Despite Duke's setback on the class standing issue, Gray and his associates succeeded in achieving the fundamental academic goals they had sought in favoring a new conference. The football faction also won support for its objectives of allowing members to play in bowl games and easing scheduling difficulties. The football scheduling problem was quickly resolved at the June 14 meeting with an agreement that by the 1956 season, ACC members would play at least five other conference schools. The bowl issue was also settled without major contention. In November 1953, the ACC signed a two-year contract to send its best team to the Orange Bowl for a guaranteed payment of at least $110,600. The ACC adopted a policy that allocated 50 percent of the bowl receipts to the participating school and divided the remainder among the other league members and the conference.39
Another important issue that the ACC addressed shortly after its founding was the status of its basketball tournament. Football coaches and their concerns had played a key role in the formation of the conference, but basketball questions were at best secondary considerations. Basketball (p.55) coaches were not deeply involved in the breakup of the Southern Conference and in at least some cases were not even consulted. Maryland's Bud Millikan recalled that the ACC was “originally formed as a football league” and that he had not been asked for his views on the impact it would have on his program. The Southern Conference was the only league in the nation to select its champion in a postseason tournament, and the ACC's policy on this matter was initially unclear.

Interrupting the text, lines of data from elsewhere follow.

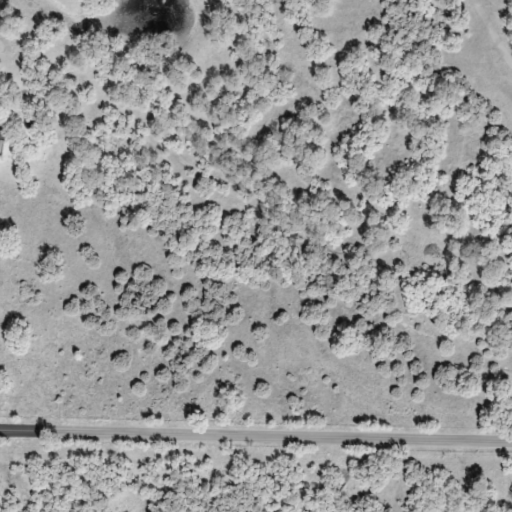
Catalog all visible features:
building: (1, 141)
road: (256, 437)
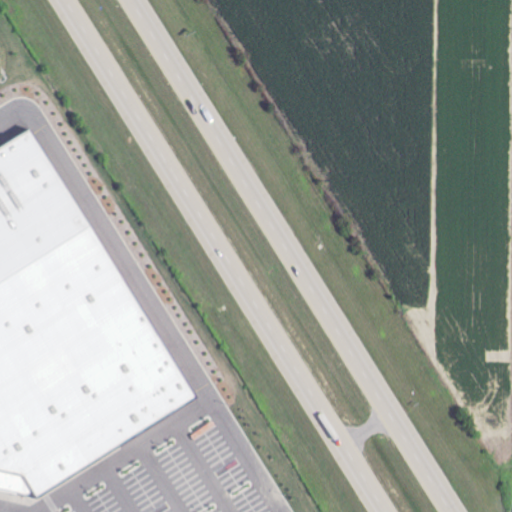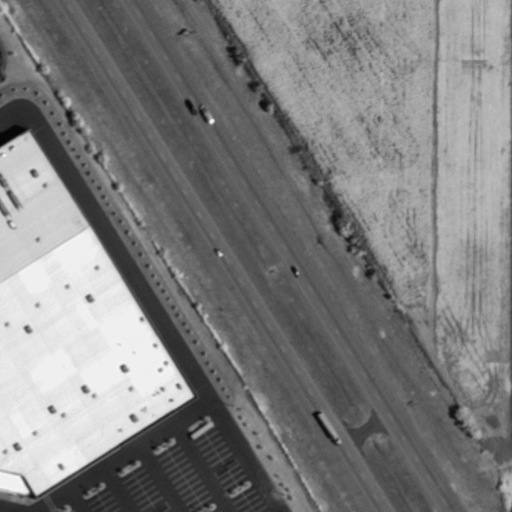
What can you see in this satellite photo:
road: (227, 255)
road: (292, 255)
building: (68, 329)
building: (68, 333)
road: (367, 427)
road: (165, 431)
road: (206, 467)
parking lot: (166, 470)
road: (163, 479)
road: (121, 490)
road: (80, 501)
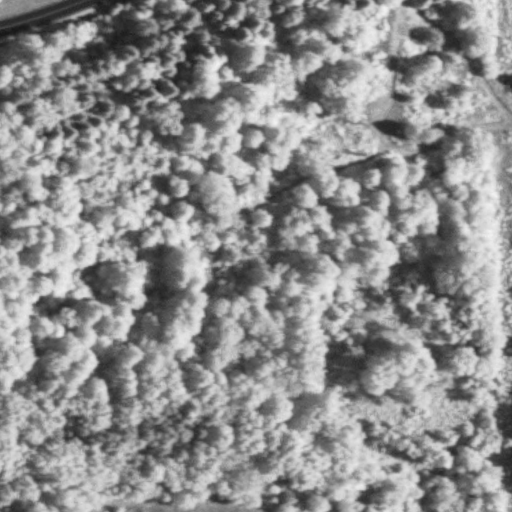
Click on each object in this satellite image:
road: (36, 13)
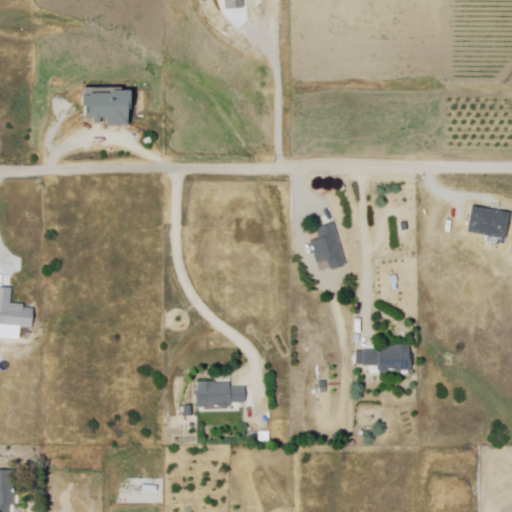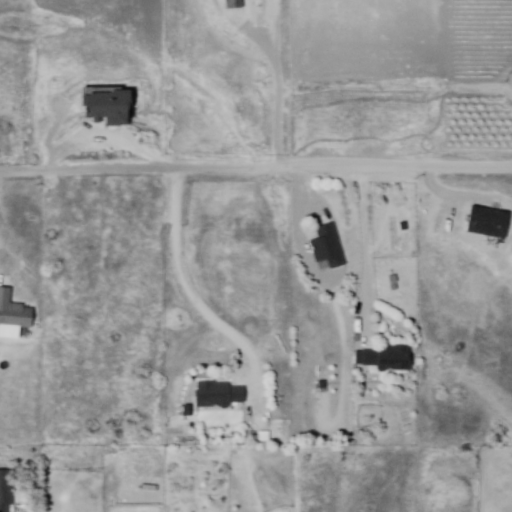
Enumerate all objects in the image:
building: (108, 103)
building: (104, 107)
road: (107, 138)
road: (256, 169)
building: (329, 244)
building: (325, 248)
road: (366, 250)
road: (193, 292)
building: (13, 312)
building: (384, 358)
building: (391, 358)
building: (221, 392)
building: (219, 395)
building: (189, 409)
building: (7, 488)
building: (4, 491)
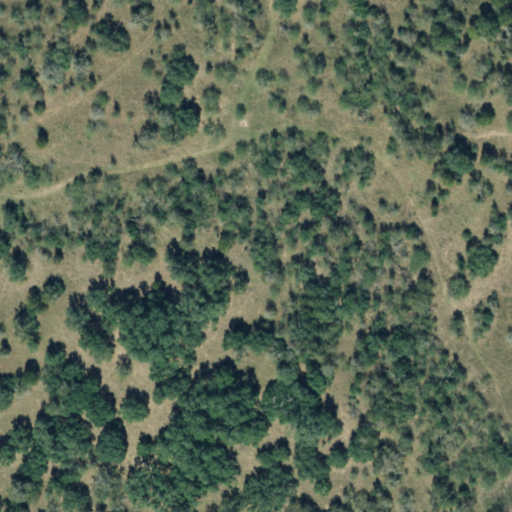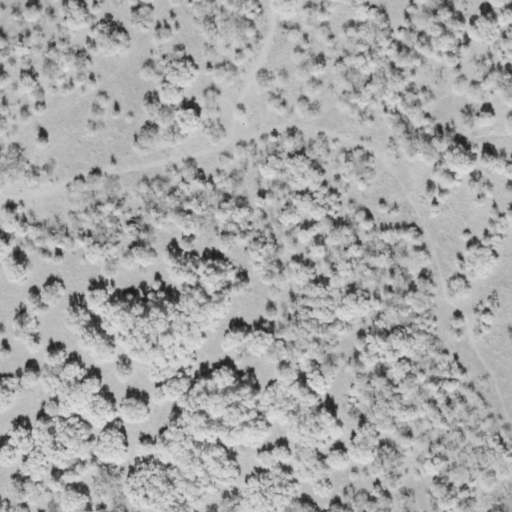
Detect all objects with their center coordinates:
road: (252, 133)
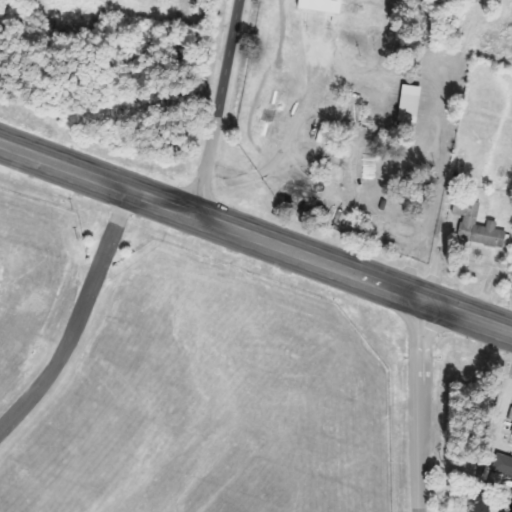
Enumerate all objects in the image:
building: (320, 5)
building: (323, 5)
building: (409, 103)
building: (409, 104)
road: (218, 108)
road: (184, 211)
building: (475, 225)
building: (477, 225)
road: (440, 306)
road: (78, 318)
airport: (176, 384)
road: (418, 405)
building: (511, 431)
building: (502, 465)
building: (479, 504)
building: (479, 505)
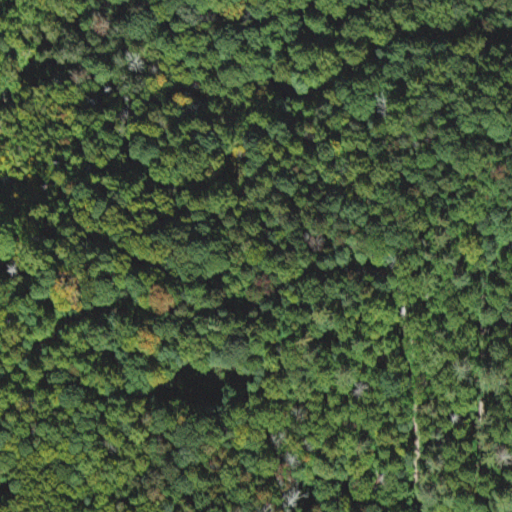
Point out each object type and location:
road: (480, 427)
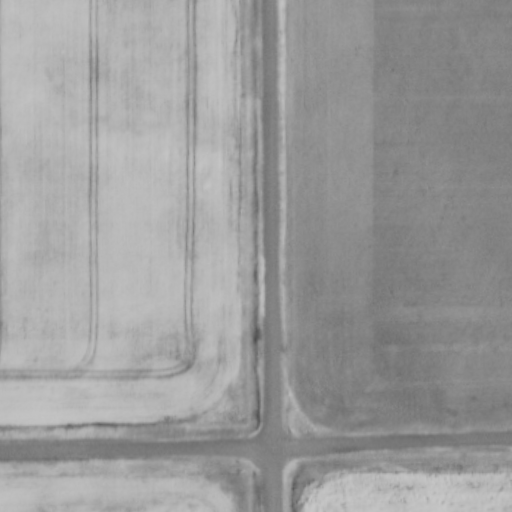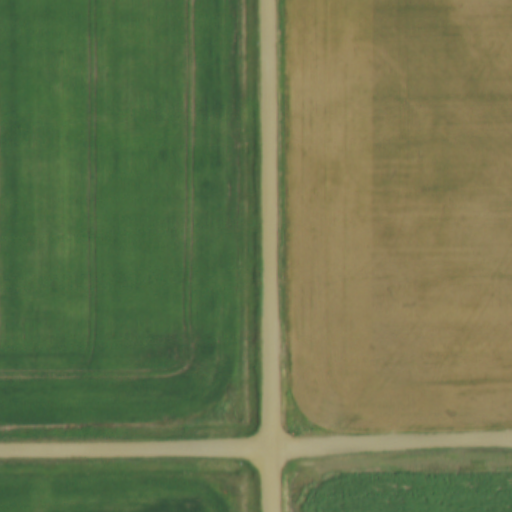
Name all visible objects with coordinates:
road: (270, 255)
road: (390, 441)
road: (134, 446)
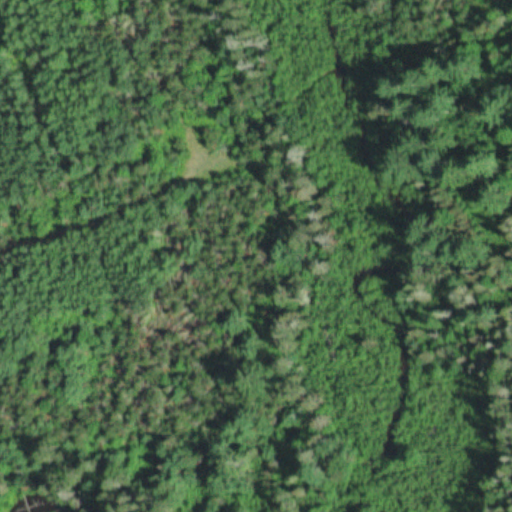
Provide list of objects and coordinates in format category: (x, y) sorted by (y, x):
road: (227, 131)
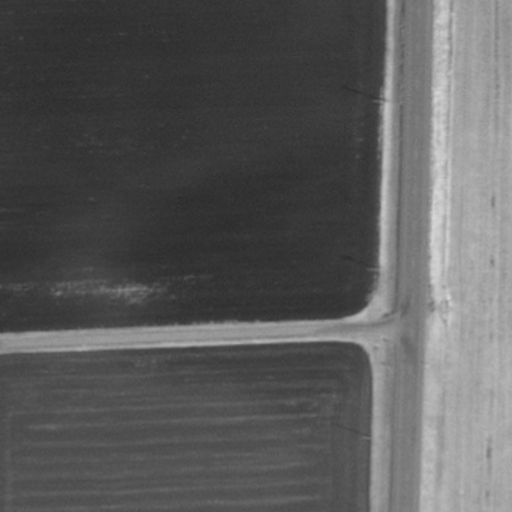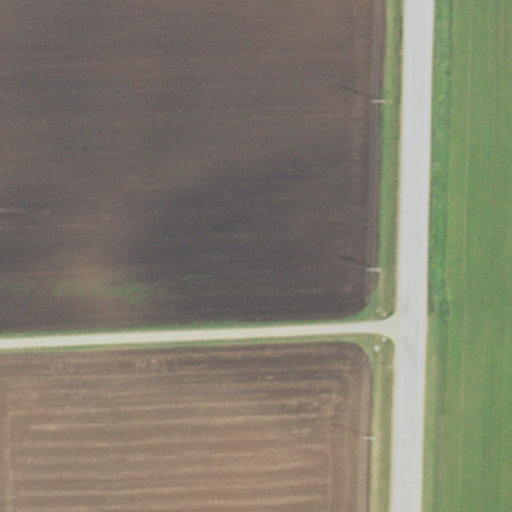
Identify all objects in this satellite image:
crop: (188, 254)
road: (411, 256)
crop: (470, 263)
road: (205, 334)
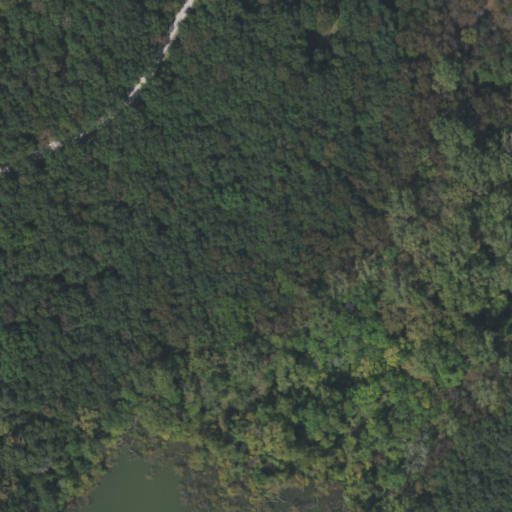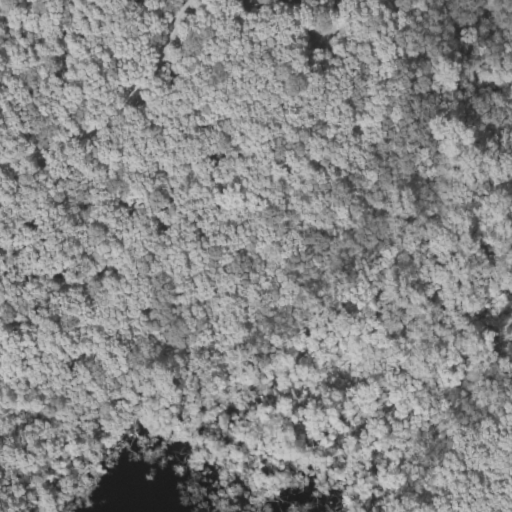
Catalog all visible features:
road: (111, 107)
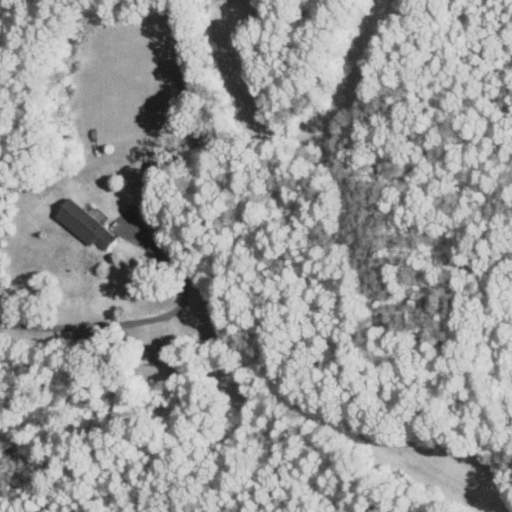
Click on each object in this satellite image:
building: (88, 224)
road: (130, 320)
building: (168, 350)
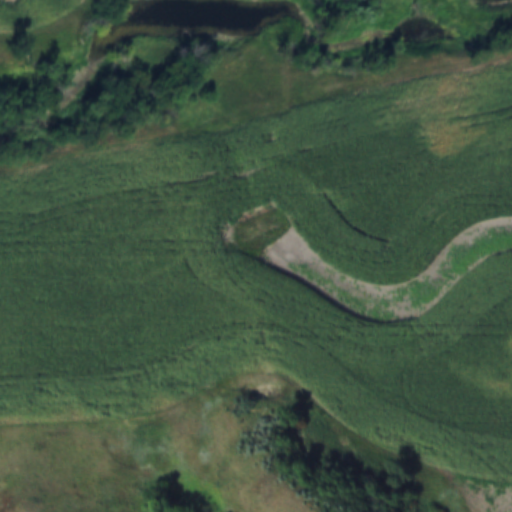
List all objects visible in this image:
road: (252, 122)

A few days after the announcement about the creation of the new conference, NC State's Everett Case called for a meeting of basketball coaches. He wanted to revise schedules for the upcoming season to drop games with former Southern Conference rivals that would “not mean a great deal” and to make arrangements that would “maintain interest in our new league.” He was also anxious to achieve a consensus on determining the basketball champion and deciding who would represent the conference in the NCAA tournament. On June 14, 1953, the ACC voted to follow the Southern Conference's example by designating the tournament titlist as the league's NCAA representative. It did not, however, formally declare the team that won the tournament as the “conference champion” until 1961. With a smaller conference, the ACC tournament would include every team, who would be seeded by the regular season standings. The tournament, along with receipts from bowl games, was expected to provide most of the operating expenses for the conference. The most recent Southern Conference basketball tournament had turned a profit of about $53,000, and the old league retained its total assets of about $150,000 after the new conference was formed. The ACC did not begin with a large reserve. Each of the seven charter members paid an initial assessment of $200, and at the conference meeting in December 1953, the league's balance sheets showed that it was $14 in the red.40
The Eighth Member
When plans for the new conference were announced in May 1953, many observers speculated that an eighth member would be added in the near future. At that point, the seven original members had not decided whether to invite another school to join the conference. The principal advantage would be that an eight-team league would make better pairings and presumably generate greater interest in the conference basketball tournament. The three schools that were prominently mentioned as a possible eighth member that would fit the academic and athletic profile of the ACC were (p.56) Virginia, West Virginia, and Virginia Tech. Virginia appeared to have the inside track, and its academic distinction made it especially appealing to North Carolina and Duke. Some members, however, complained that Virginia “had never done anything for the Southern Conference but with-drawn from it.” West Virginia was anxious to join if invited, but it was hampered by the difficulty of traveling to Morgantown. Virginia Tech was a long shot, largely because, as Dick Herbert explained, it “has had trouble for years producing strong football teams.” The charter members were not inclined to expand beyond an eight-team league; one of the main purposes of forming the ACC was to keep it relatively small. At their meeting on June 14, 1953, they agreed to invite Virginia to join the conference. A motion to make the same offer to West Virginia and Virginia Tech failed for lack of a second.41
It was far from certain that Virginia would accept the ACC's invitation. The final decision would be made by its governing body, the Board of Visitors, and its members were sharply divided on whether joining the conference would be beneficial to the university. The University of Virginia, famously, had been founded by Thomas Jefferson, who purchased the land, designed the buildings, and planned the curriculum for his “academical village” in the last years of his life. It was chartered by the Commonwealth of Virginia in 1819 and opened six years later. The stately Rotunda, modeled after the Pantheon in Rome, and the elegant pavilions that flanked the “Lawn” that Jefferson laid out, were the symbol and the pride of the university.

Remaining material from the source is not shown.